Recently, Spencer Walker, drum master of British poetic pop-rock band A Silent Film, announced that the duo was going on tour this summer, and better yet, that they were also planning to finally get to the bottom of life’s greatest mystery—who is more looked down upon, drummers or bass players? As a player of the great bass myself, I was intrigued, and asked them about it. “Robert gets to live the frontman life, and I’m sort of cleaning up for him and cooking for him, fetching his mail, I play a subservient role,” sighs Walker. “I can always get a drum machine, you know,” declares above-mentioned frontman Robert Stevenson. “See?” implores Walker. “We drummers are a dying breed.”
A chat with this pair is like observing improv comedy, and their chemistry with each other is obvious. As they prepare for tour, A Silent Film has decided to get lost in the States to work on new music. “We’ve spent a lot of time in different places here, we’ve done a lot of writing in the Arizona desert,” recalls Stevenson. “We even did a session on a mountain in Colorado.” “I wanted to be by a lake in the woods, that was my specific dream. We dropped a pin on a map in the area where we could find a cabin by a lake, and that was Tennessee!” exclaims Walker. Thats’ right, A Silent Film has been in the middle of somewhere in the Volunteer State for ten days to work on pre-production for the next record; while they aren’t playing in Nashville on this tour, Tennessee is going to be a big part of what their next album will become.

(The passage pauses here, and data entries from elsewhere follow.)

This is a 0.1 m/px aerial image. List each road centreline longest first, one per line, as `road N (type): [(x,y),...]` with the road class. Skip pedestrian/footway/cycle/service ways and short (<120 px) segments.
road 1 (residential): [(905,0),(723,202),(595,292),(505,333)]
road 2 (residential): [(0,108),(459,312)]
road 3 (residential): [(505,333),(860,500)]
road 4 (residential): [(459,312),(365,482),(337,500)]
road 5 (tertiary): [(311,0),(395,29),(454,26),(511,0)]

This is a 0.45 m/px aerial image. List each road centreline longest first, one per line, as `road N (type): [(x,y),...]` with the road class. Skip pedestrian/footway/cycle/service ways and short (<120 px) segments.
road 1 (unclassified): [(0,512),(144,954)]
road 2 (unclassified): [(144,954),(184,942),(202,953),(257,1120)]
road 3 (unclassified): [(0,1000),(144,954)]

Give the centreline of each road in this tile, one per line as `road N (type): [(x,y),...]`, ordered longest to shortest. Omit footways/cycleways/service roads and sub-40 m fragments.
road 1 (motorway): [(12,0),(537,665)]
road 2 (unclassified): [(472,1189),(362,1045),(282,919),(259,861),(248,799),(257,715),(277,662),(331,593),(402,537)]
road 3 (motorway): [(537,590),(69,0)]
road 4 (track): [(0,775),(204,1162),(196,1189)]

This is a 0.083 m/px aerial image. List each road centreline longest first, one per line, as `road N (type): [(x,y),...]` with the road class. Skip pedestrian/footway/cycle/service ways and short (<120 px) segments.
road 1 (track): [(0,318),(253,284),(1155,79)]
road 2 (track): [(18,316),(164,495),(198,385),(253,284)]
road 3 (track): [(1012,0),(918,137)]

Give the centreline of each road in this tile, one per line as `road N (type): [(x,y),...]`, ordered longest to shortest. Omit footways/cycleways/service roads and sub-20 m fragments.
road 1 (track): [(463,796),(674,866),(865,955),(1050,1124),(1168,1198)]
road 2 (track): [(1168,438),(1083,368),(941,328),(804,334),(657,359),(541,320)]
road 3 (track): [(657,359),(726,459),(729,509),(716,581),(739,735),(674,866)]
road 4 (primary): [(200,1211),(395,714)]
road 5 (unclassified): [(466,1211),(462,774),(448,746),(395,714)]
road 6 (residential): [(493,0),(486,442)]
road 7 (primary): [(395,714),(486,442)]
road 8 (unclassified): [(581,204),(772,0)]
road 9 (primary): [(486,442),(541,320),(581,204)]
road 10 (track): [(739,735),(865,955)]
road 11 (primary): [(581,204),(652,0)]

“We found a log cabin by a lake, surrounded by trees, there are no distractions, there’s no wi-fi, we’re going rural,” says Stevenson, emphasizing the word’s two distinct syllables in his lovely British accent. “We’re going to bring our gear to the cabin and bash out a few songs. It’s less about recording, more about getting new flavors for the new album.” While on the west coast, A Silent Film will join alt-rockers Silversun Pickups for several shows; on the east coast and midwest legs of the upcoming tour, the pair have booked shows in intimate venues, which they believe helps them connect with audiences more closely, and is more conducive to road-testing new music. “Honestly, if people want to help write this next album, they should come out to the shows and tell us if they like the new songs or not,” says Stevenson, as Walker adds, “Yes, and they should scream. A lot.” Don’t worry though, they promise to play their older hits on this tour as well.

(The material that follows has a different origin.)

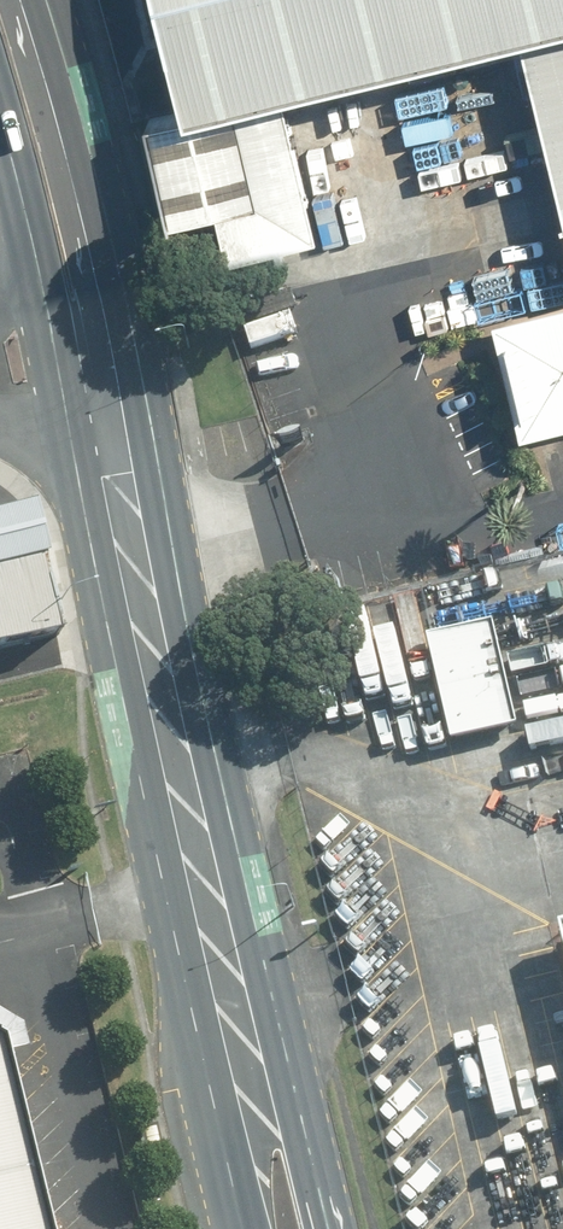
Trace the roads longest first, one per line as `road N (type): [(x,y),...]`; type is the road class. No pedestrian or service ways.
road 1 (primary): [(36,0),(134,365),(169,549),(327,1228)]
road 2 (primary): [(251,1228),(68,377),(0,109)]

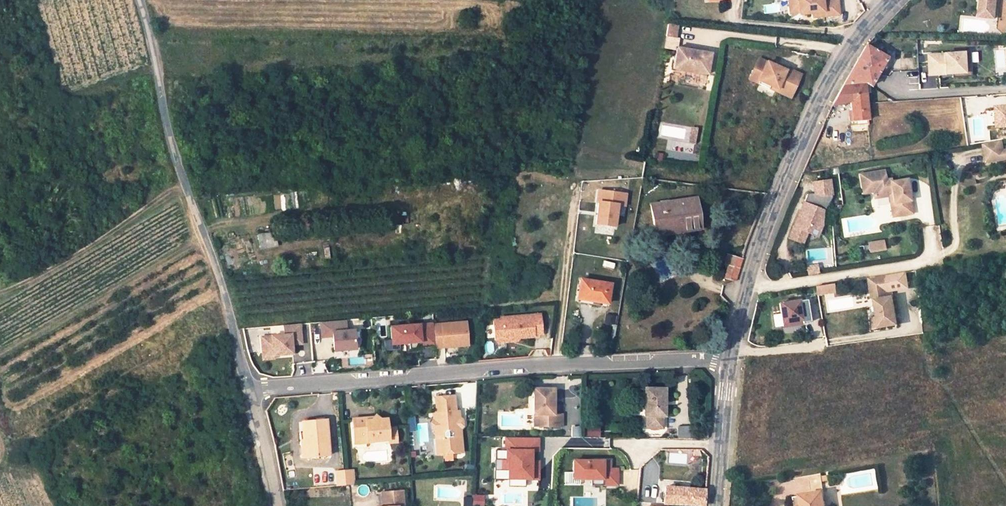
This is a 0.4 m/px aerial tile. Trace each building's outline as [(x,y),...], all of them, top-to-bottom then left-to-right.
[(789,11),(799,9),(800,18),(823,15),(823,19),(838,16),(836,2),(821,4),(820,0),(787,0),(789,11)] [(979,9),(994,11),(995,0),(980,0),(979,9)] [(799,9),(789,11),(789,15),(795,15),(796,19),(800,18),(799,9)] [(994,11),(979,9),(978,17),(993,18),(994,11)] [(850,101),(849,93),(865,92),(864,83),(870,86),(873,81),(885,58),(865,46),(855,64),(851,71),(846,80),(832,105),(850,101)] [(680,48),(676,68),(709,75),(712,53),(680,48)] [(965,74),(964,53),(929,56),(930,76),(952,74),(965,74)] [(777,67),(759,58),(750,76),(782,91),(781,93),(790,98),(800,75),(786,68),(784,70),(777,67)] [(749,79),(781,93),(782,91),(750,76),(749,79)] [(866,103),(865,92),(849,93),(850,101),(852,121),(867,120),(866,103)] [(997,106),(998,126),(1005,126),(1005,106),(997,106)] [(1002,139),(983,142),(987,162),(1005,159),(1004,149),(1002,139)] [(895,206),(897,220),(912,218),(909,196),(902,197),(901,185),(891,186),(890,182),(884,182),(883,174),(860,177),(862,193),(872,192),(873,196),(874,202),(890,200),(891,207),(895,206)] [(810,226),(819,225),(818,216),(821,209),(823,210),(831,196),(829,179),(813,182),(814,193),(807,194),(790,237),(803,243),(808,229),(810,226)] [(902,197),(909,196),(907,184),(901,185),(902,197)] [(597,203),(598,203),(595,224),(614,227),(617,206),(624,207),(626,195),(599,191),(597,203)] [(682,225),(683,232),(700,229),(696,198),(650,205),(654,229),(682,225)] [(810,226),(808,229),(820,234),(820,225),(823,210),(821,209),(818,216),(819,225),(810,226)] [(654,229),(655,236),(683,232),(682,225),(654,229)] [(884,251),(883,240),(866,243),(867,253),(884,251)] [(45,253),(48,262),(54,259),(51,250),(45,253)] [(725,278),(736,281),(742,258),(726,254),(724,264),(728,265),(725,278)] [(871,277),(869,278),(872,297),(875,299),(878,317),(872,318),(874,328),(898,324),(892,290),(908,287),(905,272),(871,277)] [(591,301),(607,304),(610,285),(580,280),(577,299),(591,301)] [(835,290),(834,283),(815,286),(816,293),(835,290)] [(781,323),(800,320),(800,323),(809,322),(806,304),(799,305),(799,300),(778,304),(781,323)] [(616,316),(606,315),(605,322),(615,324),(616,316)] [(535,338),(535,336),(543,336),(541,316),(504,319),(504,321),(495,321),(496,341),(499,344),(505,344),(508,340),(521,339),(535,338)] [(320,339),(332,338),(333,353),(353,351),(352,333),(345,333),(344,322),(319,324),(320,339)] [(466,322),(432,325),(433,334),(434,348),(434,350),(468,347),(466,322)] [(390,328),(392,345),(409,344),(420,343),(419,335),(433,334),(432,325),(390,328)] [(272,328),(273,338),(260,339),(261,348),(271,347),(272,353),(290,352),(290,342),(300,342),(298,326),(272,328)] [(420,343),(409,344),(409,350),(417,349),(417,346),(420,346),(421,349),(434,348),(433,334),(419,335),(420,343)] [(271,347),(261,348),(261,357),(272,356),(272,353),(271,347)] [(535,404),(555,404),(555,390),(535,390),(535,404)] [(643,404),(664,405),(664,391),(643,391),(643,404)] [(440,438),(441,453),(462,452),(461,434),(458,431),(463,426),(463,420),(460,418),(460,411),(456,411),(455,395),(436,397),(437,413),(434,413),(434,420),(432,422),(432,427),(438,432),(436,434),(436,438),(440,438)] [(555,414),(555,404),(535,404),(535,415),(540,415),(540,427),(546,427),(558,427),(564,427),(564,414),(555,414)] [(664,405),(643,404),(643,417),(645,417),(645,428),(661,428),(661,417),(663,417),(664,405)] [(367,437),(367,442),(389,441),(389,442),(397,442),(396,427),(388,427),(387,420),(380,420),(376,416),(372,421),(366,421),(366,418),(353,420),(354,438),(367,437)] [(307,439),(308,455),(328,454),(326,418),(303,420),(304,439),(307,439)] [(602,425),(586,426),(586,435),(603,435),(602,425)] [(695,426),(677,426),(678,439),(695,438),(695,426)] [(558,427),(546,427),(545,437),(557,437),(558,427)] [(539,438),(506,437),(506,450),(495,450),(495,460),(502,460),(502,470),(502,471),(508,471),(508,480),(508,487),(521,487),(521,480),(538,480),(538,467),(532,467),(532,461),(532,451),(538,452),(539,438)] [(611,461),(574,461),(574,479),(604,478),(604,484),(618,484),(618,469),(611,469),(611,461)] [(335,469),(336,485),(345,485),(344,468),(335,469)] [(344,468),(345,485),(349,484),(354,484),(354,468),(344,468)] [(495,480),(508,480),(508,471),(502,471),(502,470),(495,470),(495,480)] [(664,503),(705,505),(706,490),(666,487),(664,503)] [(397,505),(403,505),(402,490),(383,492),(383,505),(397,505)] [(800,505),(824,505),(822,494),(799,497),(800,505)]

Even after a decade of making music together, the band always brings a fresh approach to what they do. “We grew up being inspired by artists who weren’t afraid to change; that’s something we’ve always tried to do too, we don’t approach making music with the attitude of ‘let’s remake what was good not the last album,’ we do whatever we feel we want to do with that new album. That’s how we stay fresh, we make the music we want to make at that time,” explains Walker.
“We get to play our music for people all over the world; it’s a childhood dream, it’s amazing. Anyone who takes that for granted and manages to get bored is, in themselves, boring. We are hugely grateful to our fans and we are very proud of what we’ve achieved,” adds Stevenson. “We genuinely love getting to a city, playing a show and hopefully doing something important for somebody there.”